Jonan meminta Freeport tidak alergi dengan divestasi hingga 51 persen sesuai tercantum dalam KK pertama antara Freeport dan Pemerintah Indonesia dan juga ditegaskan dalam PP Nomor 1 tahun 2017.

"Divestasi 51 persen adalah aspirasi rakyat Indonesia yang ditegaskan Bapak Presiden agar Freeport dapat bermitra dengan pemerintah sehingga jaminan kelangsungan usaha dapat berjalan dengan baik dan rakyat Indonesia serta Papua khususnya juga ikut menikmati sebagai pemilik tambang emas dan tembaga terbesar di Indonesia," ujarnya.

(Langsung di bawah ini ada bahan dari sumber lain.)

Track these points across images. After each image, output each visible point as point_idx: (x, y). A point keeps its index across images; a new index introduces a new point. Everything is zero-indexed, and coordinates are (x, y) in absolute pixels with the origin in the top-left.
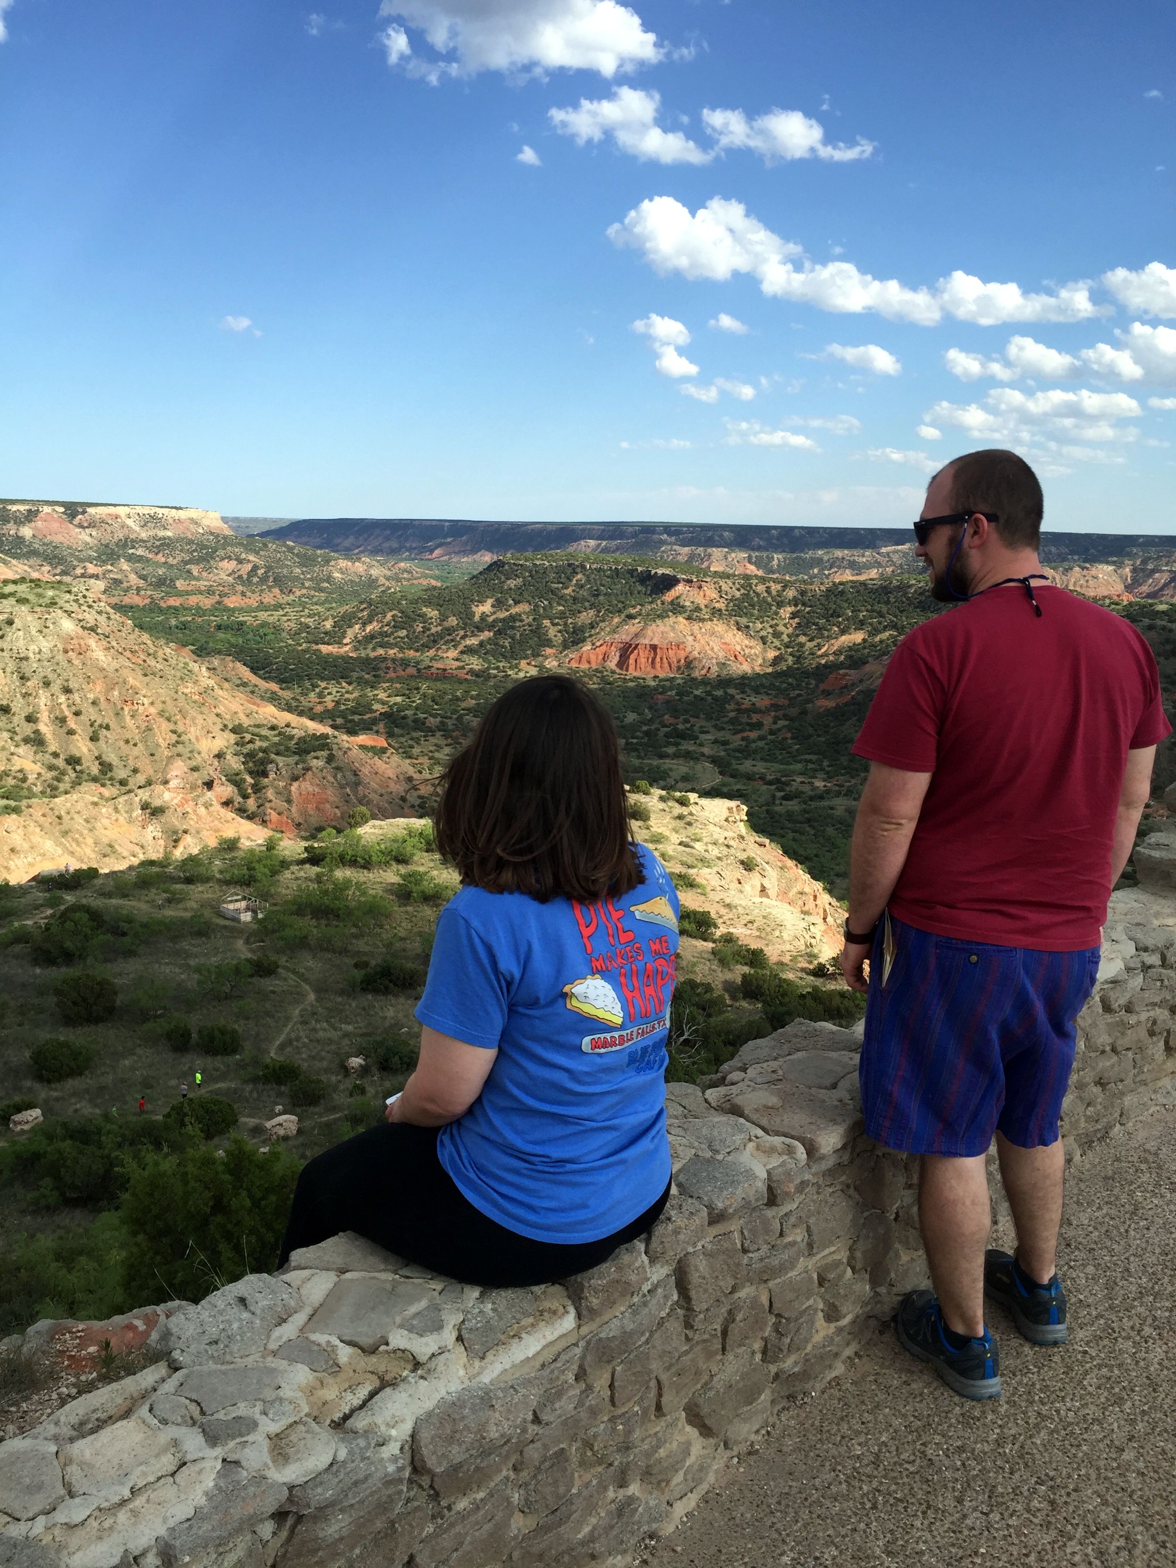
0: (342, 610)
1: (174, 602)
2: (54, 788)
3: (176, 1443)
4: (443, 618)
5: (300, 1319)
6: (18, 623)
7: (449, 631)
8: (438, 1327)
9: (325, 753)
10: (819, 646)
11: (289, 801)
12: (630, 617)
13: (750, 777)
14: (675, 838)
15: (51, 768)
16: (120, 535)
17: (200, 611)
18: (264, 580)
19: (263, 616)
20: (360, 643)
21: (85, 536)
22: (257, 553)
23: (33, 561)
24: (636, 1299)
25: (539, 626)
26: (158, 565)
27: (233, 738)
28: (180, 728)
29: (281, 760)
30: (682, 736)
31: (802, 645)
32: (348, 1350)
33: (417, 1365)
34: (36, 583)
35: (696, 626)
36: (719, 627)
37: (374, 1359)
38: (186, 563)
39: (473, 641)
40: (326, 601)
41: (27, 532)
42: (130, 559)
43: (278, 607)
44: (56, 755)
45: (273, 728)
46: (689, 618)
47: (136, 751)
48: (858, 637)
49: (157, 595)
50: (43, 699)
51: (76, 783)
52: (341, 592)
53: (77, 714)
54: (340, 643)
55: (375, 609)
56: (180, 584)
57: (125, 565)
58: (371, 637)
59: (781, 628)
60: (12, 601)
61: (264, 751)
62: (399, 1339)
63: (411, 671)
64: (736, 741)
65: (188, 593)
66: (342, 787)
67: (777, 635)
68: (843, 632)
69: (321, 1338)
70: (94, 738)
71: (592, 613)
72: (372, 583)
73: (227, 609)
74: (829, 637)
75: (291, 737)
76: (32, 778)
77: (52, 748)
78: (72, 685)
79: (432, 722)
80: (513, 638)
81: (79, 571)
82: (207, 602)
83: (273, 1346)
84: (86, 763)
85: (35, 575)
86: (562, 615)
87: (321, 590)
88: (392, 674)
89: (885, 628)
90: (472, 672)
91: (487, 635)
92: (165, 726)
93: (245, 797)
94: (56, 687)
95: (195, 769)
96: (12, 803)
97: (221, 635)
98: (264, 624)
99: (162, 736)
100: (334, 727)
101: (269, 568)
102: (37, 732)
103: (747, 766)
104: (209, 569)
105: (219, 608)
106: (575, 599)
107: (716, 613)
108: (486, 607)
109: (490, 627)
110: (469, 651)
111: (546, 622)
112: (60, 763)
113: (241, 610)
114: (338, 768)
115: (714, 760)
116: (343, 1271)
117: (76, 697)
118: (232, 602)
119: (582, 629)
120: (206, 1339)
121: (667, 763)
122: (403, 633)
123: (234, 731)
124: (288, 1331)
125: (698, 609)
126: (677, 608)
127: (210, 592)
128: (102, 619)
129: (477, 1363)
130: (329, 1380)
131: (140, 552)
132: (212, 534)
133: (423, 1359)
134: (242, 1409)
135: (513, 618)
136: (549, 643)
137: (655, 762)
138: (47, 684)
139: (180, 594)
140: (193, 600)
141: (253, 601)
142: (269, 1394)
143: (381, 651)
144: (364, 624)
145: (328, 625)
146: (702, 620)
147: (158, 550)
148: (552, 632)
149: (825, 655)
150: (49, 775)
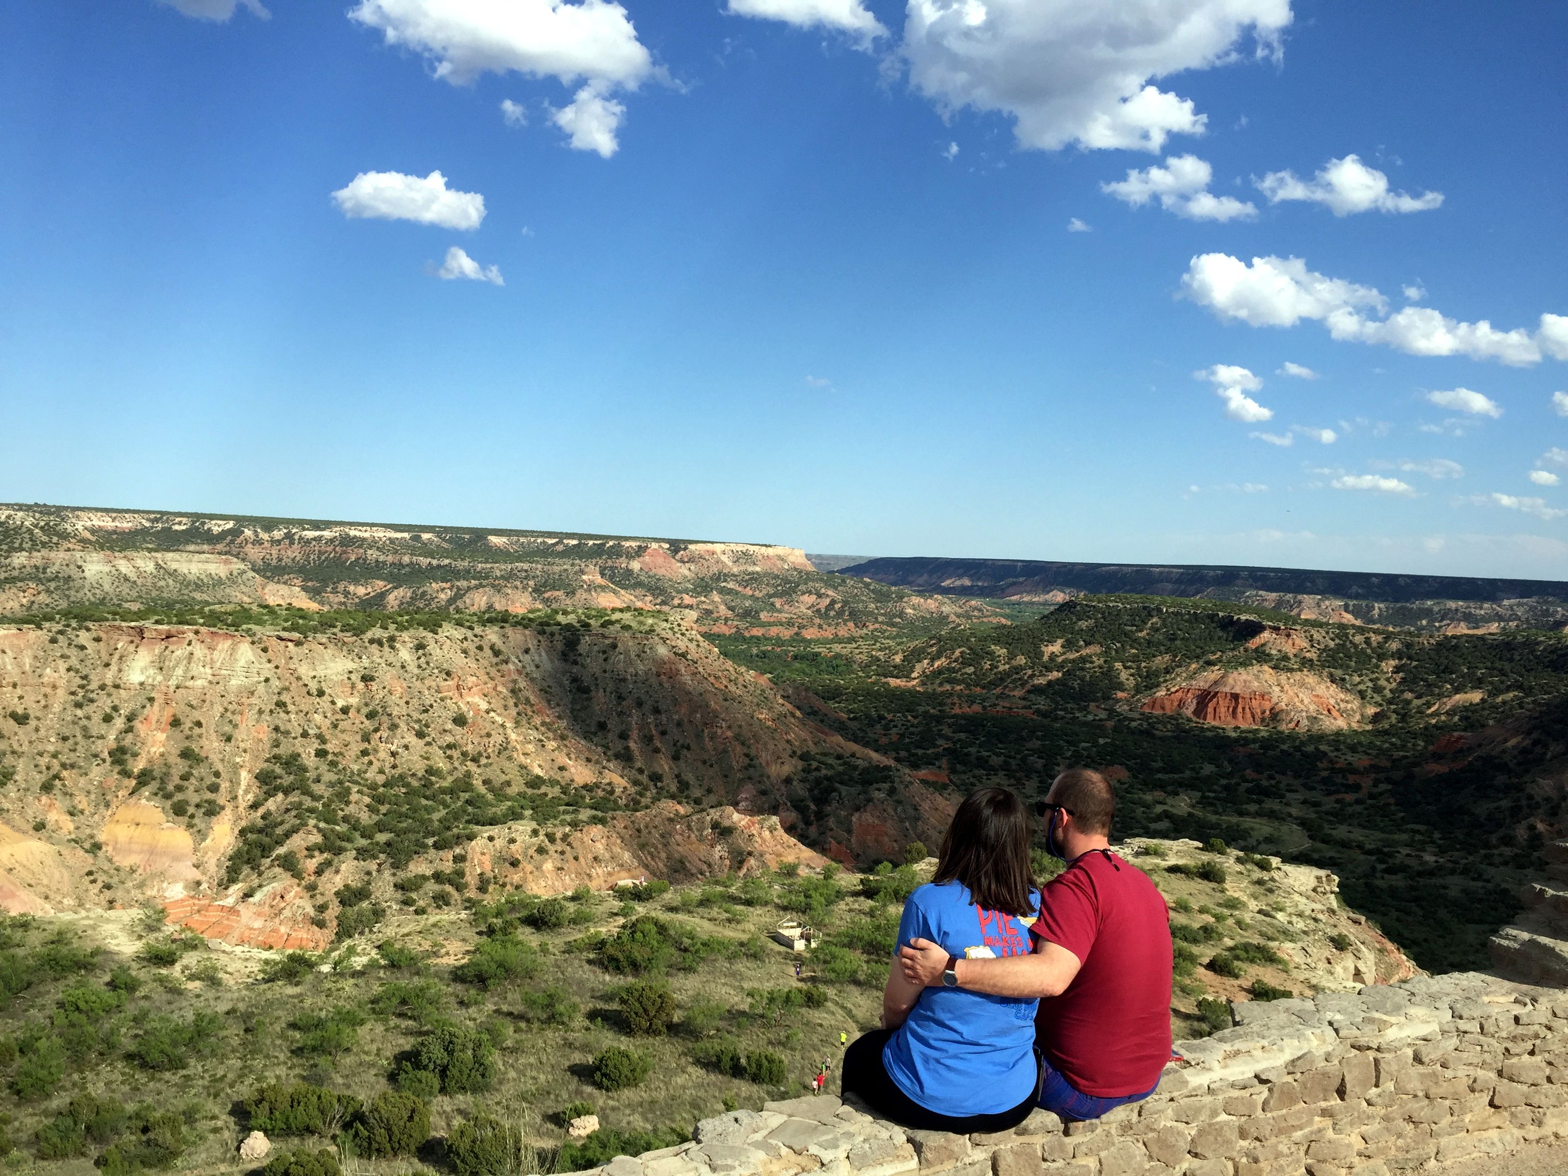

Salah satu bentuk protes Freeport terhadap aturan tersebut adalah penghentian aktivitas pada pertengahan Februari lalu. Selama ini Freeport mengirim produksi 40 persen konsentrat ke smelter di Gresik dan mengekspor 60 persen produksi. Namun, sejak adanya Peraturan Pemerintah Nomor 1 Tahun 2017, Freeport tidak bisa lagi mengekspor konsentrat karena statusnya masih Kontrak Karya. 

Bahkan, Freeport sampai melakukan pemutusan hubungan kerja (PHK) terhadap karyawan. Kepala Dinas ESDM Provinsi Papua Barat Bangun S Manurung‎ mengatakan, terdapat 2.150 pekerja kontrak yang terkena dampak pengurangan kegiatan operasi Freeport, terdiri dari 2.075 pekerja nasional dan 75 tenaga kerja asing.

Dari 2.150 pekerja yang terkena dampak, sebanyak 2.066‎ pekerja kontraktor tersebut mengalami PHK, 50 pekerja dirumahkan dan 34 pekerja dipindahkan untuk mengerjakan proyek lain, di luar kegiatan tambang Freeport.

Bentuk lain protes Freeport adalah mengancam membawa sengketa KK usai penerbitan Peraturan Pemerintah (PP) Nomor 1 Tahun 2017 dengan pemerintah Indonesia ke arbitrase. 

Negosiasi kontrak karya Freeport ini sebenarnya sudah terjadi sejak pemerintahan Presiden Susilo Bambang Yudhoyono. Namun baru kali ini negosiasi bisa menghasilkan keputusan. Freeport bersedia untuk melempas 51 persen saham sesuai dengan Undang-Undang Minerba dan aturan bawahannya.